▶ [Activity] Those lines of the following listing which contain the string "kvízy" should be returned.

▶ [Input data]
= Beginning of Section =

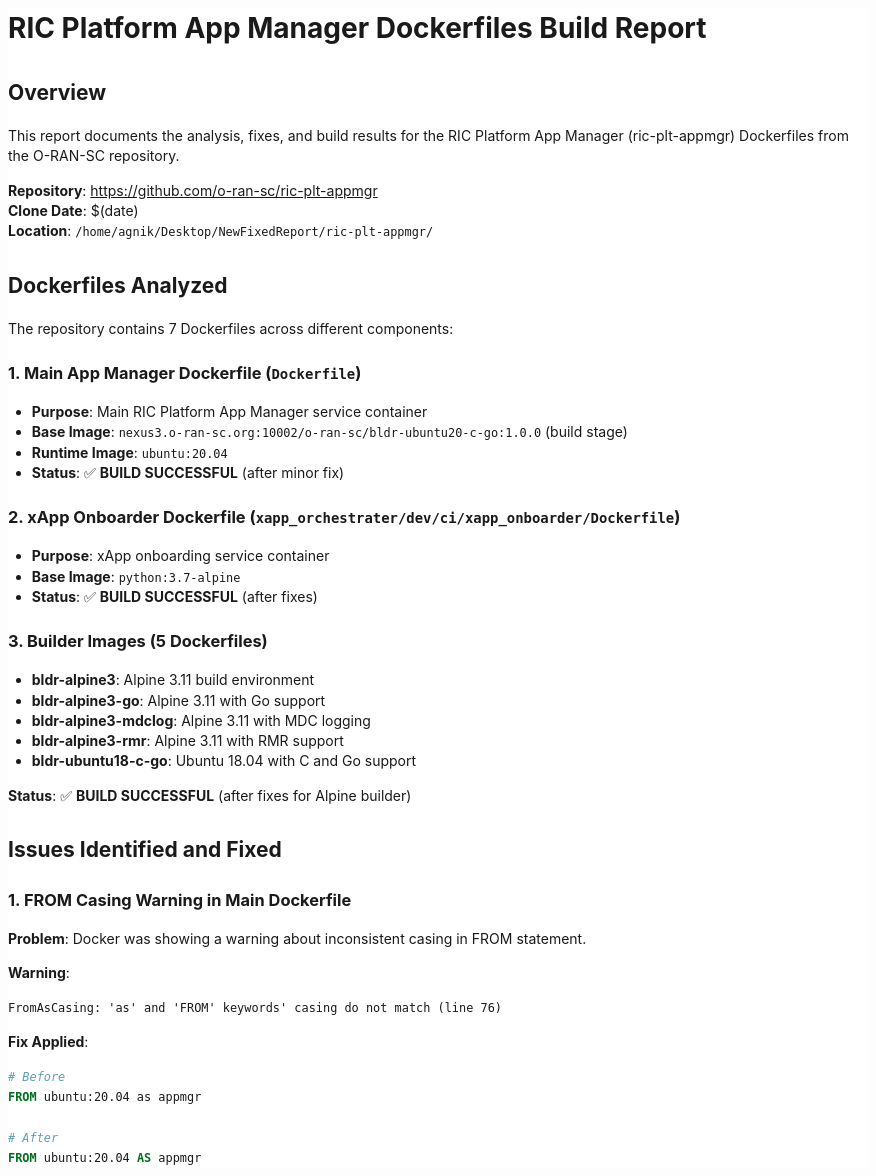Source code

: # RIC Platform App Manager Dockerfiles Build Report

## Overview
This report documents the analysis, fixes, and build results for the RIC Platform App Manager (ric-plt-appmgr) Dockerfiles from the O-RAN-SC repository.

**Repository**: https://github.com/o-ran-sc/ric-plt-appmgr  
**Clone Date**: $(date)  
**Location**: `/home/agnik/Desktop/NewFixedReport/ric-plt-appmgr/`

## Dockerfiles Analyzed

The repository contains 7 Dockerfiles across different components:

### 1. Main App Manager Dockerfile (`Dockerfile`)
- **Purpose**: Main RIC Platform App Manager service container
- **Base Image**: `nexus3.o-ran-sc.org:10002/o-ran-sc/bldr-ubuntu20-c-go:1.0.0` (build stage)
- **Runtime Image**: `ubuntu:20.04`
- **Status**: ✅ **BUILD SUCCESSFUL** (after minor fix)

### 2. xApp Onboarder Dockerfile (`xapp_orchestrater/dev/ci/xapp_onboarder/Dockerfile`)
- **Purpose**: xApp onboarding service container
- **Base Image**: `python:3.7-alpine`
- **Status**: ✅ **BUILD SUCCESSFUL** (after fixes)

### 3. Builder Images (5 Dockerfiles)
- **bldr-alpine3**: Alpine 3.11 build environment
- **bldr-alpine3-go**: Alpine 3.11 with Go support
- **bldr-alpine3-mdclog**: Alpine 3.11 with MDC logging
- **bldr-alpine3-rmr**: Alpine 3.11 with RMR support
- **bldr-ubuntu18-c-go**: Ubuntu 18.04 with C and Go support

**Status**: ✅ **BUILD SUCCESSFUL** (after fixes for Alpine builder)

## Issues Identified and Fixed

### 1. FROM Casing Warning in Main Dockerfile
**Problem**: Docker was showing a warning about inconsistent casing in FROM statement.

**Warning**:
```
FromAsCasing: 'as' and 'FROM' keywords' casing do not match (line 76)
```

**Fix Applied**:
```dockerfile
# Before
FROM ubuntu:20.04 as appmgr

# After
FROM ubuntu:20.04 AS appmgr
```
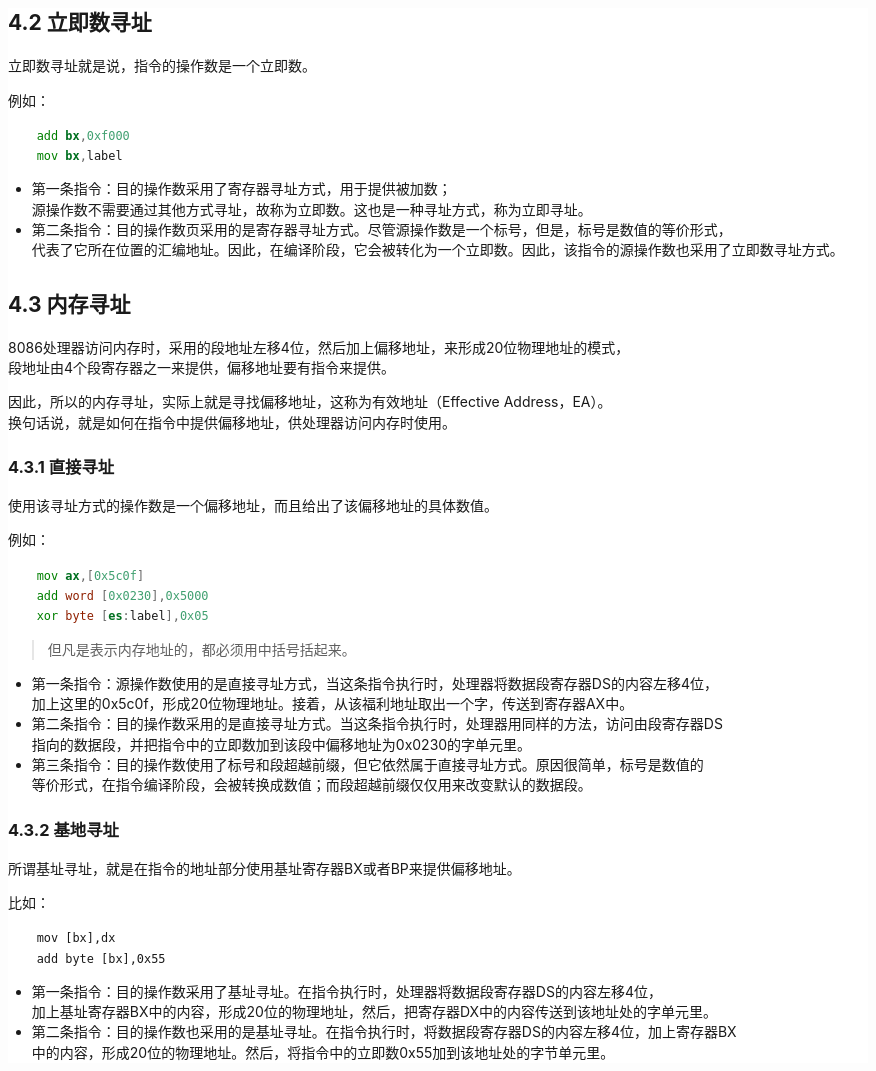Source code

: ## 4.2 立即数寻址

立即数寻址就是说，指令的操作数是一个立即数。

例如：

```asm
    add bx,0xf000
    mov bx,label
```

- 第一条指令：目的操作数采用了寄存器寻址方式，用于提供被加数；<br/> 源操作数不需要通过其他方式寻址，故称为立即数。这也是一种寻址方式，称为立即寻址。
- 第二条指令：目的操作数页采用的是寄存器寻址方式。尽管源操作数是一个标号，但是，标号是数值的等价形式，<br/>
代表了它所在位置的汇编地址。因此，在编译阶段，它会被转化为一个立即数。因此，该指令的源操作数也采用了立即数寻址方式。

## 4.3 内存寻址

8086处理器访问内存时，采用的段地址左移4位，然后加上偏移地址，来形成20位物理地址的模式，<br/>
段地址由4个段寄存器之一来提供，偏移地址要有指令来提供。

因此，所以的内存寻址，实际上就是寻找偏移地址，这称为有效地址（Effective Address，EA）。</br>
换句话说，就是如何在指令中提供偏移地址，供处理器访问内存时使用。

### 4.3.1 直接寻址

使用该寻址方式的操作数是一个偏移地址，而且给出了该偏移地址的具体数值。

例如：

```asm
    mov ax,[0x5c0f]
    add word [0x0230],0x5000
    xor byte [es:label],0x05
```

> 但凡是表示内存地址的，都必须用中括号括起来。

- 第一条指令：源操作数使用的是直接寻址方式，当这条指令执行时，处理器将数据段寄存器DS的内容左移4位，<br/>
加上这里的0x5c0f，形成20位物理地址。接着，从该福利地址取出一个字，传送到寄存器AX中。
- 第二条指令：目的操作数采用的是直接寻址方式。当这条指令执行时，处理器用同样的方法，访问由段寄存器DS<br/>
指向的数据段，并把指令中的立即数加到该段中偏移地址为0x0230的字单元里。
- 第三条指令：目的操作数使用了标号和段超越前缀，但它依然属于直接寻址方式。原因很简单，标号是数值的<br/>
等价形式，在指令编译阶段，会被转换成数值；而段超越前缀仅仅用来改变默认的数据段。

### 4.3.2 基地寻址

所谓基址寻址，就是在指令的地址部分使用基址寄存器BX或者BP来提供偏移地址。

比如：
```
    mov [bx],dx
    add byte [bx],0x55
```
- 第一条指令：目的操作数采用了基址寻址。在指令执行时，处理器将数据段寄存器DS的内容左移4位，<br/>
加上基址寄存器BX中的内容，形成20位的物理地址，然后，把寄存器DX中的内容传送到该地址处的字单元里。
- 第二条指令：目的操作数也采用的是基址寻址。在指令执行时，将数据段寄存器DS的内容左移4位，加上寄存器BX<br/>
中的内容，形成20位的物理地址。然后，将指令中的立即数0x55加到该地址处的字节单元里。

= End of Section =
= Beginning of Section =

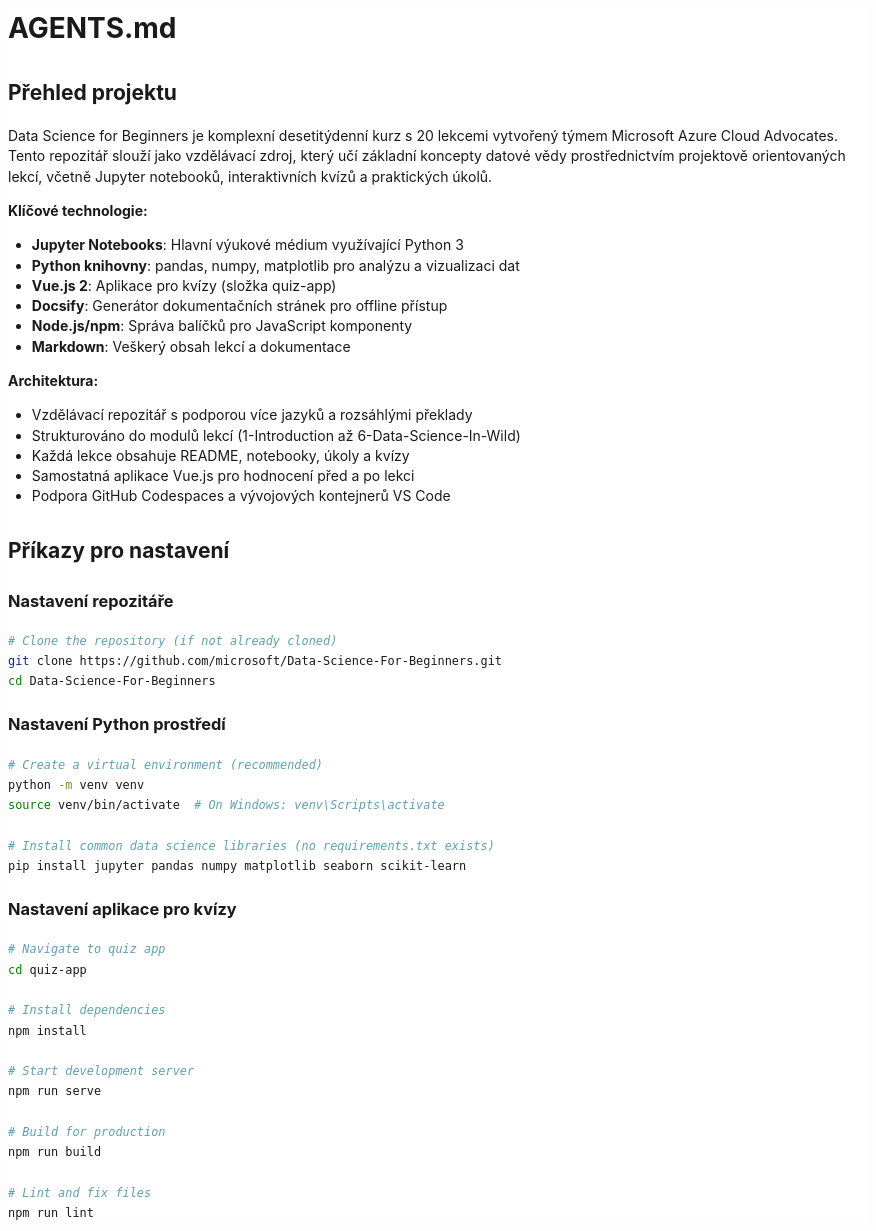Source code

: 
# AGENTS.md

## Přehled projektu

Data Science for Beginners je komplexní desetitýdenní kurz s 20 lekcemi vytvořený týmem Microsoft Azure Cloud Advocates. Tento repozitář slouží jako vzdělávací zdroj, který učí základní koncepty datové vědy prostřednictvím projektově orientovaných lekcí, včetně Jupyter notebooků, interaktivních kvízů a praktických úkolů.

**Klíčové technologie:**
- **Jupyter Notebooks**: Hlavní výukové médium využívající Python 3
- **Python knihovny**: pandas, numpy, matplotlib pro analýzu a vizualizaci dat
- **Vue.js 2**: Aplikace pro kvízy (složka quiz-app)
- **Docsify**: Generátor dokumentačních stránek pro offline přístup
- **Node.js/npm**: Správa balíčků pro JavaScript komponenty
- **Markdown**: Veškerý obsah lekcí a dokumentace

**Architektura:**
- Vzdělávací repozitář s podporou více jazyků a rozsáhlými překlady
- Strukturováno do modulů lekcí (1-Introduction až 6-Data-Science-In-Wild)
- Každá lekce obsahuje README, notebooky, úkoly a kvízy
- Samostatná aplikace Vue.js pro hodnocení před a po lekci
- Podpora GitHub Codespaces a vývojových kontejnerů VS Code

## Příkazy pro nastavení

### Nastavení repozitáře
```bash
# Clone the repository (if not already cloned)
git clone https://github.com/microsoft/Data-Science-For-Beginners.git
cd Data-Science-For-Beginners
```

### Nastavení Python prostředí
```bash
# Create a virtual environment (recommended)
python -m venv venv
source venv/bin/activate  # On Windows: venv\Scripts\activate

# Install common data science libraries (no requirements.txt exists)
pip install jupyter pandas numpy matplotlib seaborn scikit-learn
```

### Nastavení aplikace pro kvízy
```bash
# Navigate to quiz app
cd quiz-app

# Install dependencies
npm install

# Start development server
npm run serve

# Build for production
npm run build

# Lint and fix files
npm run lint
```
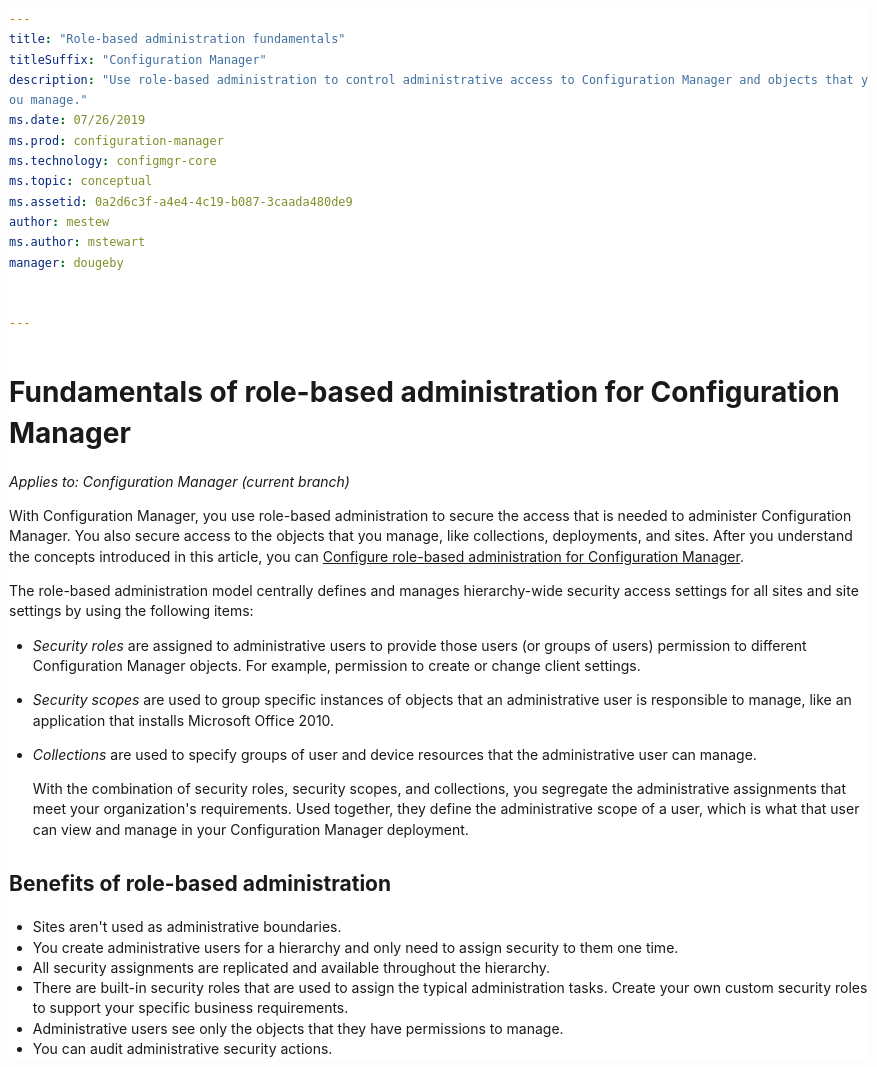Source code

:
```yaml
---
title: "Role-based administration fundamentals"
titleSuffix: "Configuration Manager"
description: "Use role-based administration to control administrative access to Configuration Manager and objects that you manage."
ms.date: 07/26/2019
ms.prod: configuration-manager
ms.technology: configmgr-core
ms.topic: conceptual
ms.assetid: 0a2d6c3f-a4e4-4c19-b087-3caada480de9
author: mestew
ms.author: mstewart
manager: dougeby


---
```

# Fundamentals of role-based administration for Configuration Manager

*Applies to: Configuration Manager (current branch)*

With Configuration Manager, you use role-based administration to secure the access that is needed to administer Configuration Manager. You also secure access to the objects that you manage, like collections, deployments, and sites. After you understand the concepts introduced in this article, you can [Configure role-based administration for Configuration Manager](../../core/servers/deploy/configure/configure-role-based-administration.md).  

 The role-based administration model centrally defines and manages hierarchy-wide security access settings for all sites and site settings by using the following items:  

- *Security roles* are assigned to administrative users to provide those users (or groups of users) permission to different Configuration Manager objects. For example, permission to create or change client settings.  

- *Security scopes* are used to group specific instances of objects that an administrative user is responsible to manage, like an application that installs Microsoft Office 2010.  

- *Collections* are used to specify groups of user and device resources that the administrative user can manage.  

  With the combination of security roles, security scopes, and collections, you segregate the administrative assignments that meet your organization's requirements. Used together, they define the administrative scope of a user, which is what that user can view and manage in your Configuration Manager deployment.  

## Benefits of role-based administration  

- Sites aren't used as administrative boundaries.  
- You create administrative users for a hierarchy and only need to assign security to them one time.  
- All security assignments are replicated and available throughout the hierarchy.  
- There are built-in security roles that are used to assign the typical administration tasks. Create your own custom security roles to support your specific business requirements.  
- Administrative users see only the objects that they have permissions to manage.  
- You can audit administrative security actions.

= End of Section =
= Beginning of Section =

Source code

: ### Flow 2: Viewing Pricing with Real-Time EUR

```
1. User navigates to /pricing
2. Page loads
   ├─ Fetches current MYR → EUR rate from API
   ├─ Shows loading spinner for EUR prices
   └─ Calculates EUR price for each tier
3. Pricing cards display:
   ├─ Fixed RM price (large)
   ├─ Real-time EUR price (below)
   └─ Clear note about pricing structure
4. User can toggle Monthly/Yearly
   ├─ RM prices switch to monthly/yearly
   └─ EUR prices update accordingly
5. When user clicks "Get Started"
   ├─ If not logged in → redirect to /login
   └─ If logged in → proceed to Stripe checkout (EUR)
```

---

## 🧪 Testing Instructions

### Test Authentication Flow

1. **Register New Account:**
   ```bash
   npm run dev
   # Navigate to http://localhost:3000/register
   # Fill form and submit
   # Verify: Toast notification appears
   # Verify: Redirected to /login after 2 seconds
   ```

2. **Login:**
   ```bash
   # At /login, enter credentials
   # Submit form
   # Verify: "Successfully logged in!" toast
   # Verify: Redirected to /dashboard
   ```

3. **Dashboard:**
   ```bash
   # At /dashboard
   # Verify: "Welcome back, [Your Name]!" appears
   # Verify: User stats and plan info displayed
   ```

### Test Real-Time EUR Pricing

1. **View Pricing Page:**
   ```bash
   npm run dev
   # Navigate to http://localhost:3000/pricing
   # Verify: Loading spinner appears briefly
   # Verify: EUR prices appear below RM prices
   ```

= End of Section =

▶ [Response]
- **Vue.js 2**: Aplikace pro kvízy (složka quiz-app)
- Každá lekce obsahuje README, notebooky, úkoly a kvízy
### Nastavení aplikace pro kvízy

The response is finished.